* GOAL OF THE EXERCISE *
Return, without any change, the lines of the records from the very first one through the line containing "A: No, there are no helmets or fences.", including that line.

** Opening PROVIDED DATA block **

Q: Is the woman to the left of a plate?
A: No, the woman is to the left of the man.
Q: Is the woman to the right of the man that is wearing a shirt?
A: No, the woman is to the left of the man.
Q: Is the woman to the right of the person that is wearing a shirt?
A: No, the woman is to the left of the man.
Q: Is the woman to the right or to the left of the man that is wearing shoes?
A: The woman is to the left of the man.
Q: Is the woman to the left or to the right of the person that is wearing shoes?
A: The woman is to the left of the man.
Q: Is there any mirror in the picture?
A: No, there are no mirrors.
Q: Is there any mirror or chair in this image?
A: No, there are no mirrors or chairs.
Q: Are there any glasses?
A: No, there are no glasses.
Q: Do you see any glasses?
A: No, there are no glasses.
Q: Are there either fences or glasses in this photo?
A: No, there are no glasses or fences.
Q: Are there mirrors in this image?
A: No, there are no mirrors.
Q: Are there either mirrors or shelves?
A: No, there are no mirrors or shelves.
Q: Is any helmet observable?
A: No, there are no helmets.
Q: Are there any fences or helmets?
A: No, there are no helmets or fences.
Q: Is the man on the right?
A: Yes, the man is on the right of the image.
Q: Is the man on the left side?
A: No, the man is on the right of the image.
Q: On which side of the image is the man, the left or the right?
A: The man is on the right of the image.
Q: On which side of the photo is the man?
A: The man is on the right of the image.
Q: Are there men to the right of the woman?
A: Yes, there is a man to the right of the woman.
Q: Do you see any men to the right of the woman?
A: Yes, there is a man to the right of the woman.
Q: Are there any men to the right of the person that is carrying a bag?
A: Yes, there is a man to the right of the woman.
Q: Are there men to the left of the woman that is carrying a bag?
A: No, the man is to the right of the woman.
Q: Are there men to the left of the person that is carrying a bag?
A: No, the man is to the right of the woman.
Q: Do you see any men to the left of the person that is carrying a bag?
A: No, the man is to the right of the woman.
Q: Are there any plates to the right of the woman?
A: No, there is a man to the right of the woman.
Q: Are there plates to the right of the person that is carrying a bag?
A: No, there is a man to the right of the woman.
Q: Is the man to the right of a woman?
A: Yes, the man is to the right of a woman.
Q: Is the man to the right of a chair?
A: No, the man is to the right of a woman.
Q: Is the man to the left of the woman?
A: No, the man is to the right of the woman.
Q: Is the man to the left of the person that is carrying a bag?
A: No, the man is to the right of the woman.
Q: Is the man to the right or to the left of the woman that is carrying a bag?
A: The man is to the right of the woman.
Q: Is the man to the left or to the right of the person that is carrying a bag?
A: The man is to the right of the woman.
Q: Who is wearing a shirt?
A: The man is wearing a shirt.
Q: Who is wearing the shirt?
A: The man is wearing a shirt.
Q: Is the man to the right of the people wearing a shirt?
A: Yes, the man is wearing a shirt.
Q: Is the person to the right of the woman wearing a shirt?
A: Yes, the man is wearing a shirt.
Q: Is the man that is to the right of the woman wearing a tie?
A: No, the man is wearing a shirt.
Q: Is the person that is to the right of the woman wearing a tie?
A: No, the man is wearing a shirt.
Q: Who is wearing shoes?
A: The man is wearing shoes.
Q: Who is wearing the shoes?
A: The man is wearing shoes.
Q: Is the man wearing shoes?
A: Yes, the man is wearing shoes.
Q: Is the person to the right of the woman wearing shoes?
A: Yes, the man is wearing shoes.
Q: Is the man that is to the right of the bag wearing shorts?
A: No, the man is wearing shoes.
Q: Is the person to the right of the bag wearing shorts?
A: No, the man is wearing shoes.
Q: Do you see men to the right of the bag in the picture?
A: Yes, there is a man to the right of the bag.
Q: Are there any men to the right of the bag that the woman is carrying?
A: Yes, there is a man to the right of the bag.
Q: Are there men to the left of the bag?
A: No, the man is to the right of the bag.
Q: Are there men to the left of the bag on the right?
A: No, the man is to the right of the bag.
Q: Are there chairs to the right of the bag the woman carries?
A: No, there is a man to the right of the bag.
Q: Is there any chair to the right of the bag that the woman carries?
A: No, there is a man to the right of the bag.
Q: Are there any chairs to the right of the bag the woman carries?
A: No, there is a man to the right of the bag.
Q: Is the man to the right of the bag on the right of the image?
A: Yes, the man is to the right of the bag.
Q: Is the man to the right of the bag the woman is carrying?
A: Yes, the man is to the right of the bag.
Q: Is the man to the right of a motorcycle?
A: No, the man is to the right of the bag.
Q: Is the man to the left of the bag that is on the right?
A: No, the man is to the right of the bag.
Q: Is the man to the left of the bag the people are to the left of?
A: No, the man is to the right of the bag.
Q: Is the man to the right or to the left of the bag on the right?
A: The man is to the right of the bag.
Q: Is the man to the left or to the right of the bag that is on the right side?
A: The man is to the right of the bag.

** Closing PROVIDED DATA block **

* REPLY TO THE EXERCISE *
Q: Is the woman to the left of a plate?
A: No, the woman is to the left of the man.
Q: Is the woman to the right of the man that is wearing a shirt?
A: No, the woman is to the left of the man.
Q: Is the woman to the right of the person that is wearing a shirt?
A: No, the woman is to the left of the man.
Q: Is the woman to the right or to the left of the man that is wearing shoes?
A: The woman is to the left of the man.
Q: Is the woman to the left or to the right of the person that is wearing shoes?
A: The woman is to the left of the man.
Q: Is there any mirror in the picture?
A: No, there are no mirrors.
Q: Is there any mirror or chair in this image?
A: No, there are no mirrors or chairs.
Q: Are there any glasses?
A: No, there are no glasses.
Q: Do you see any glasses?
A: No, there are no glasses.
Q: Are there either fences or glasses in this photo?
A: No, there are no glasses or fences.
Q: Are there mirrors in this image?
A: No, there are no mirrors.
Q: Are there either mirrors or shelves?
A: No, there are no mirrors or shelves.
Q: Is any helmet observable?
A: No, there are no helmets.
Q: Are there any fences or helmets?
A: No, there are no helmets or fences.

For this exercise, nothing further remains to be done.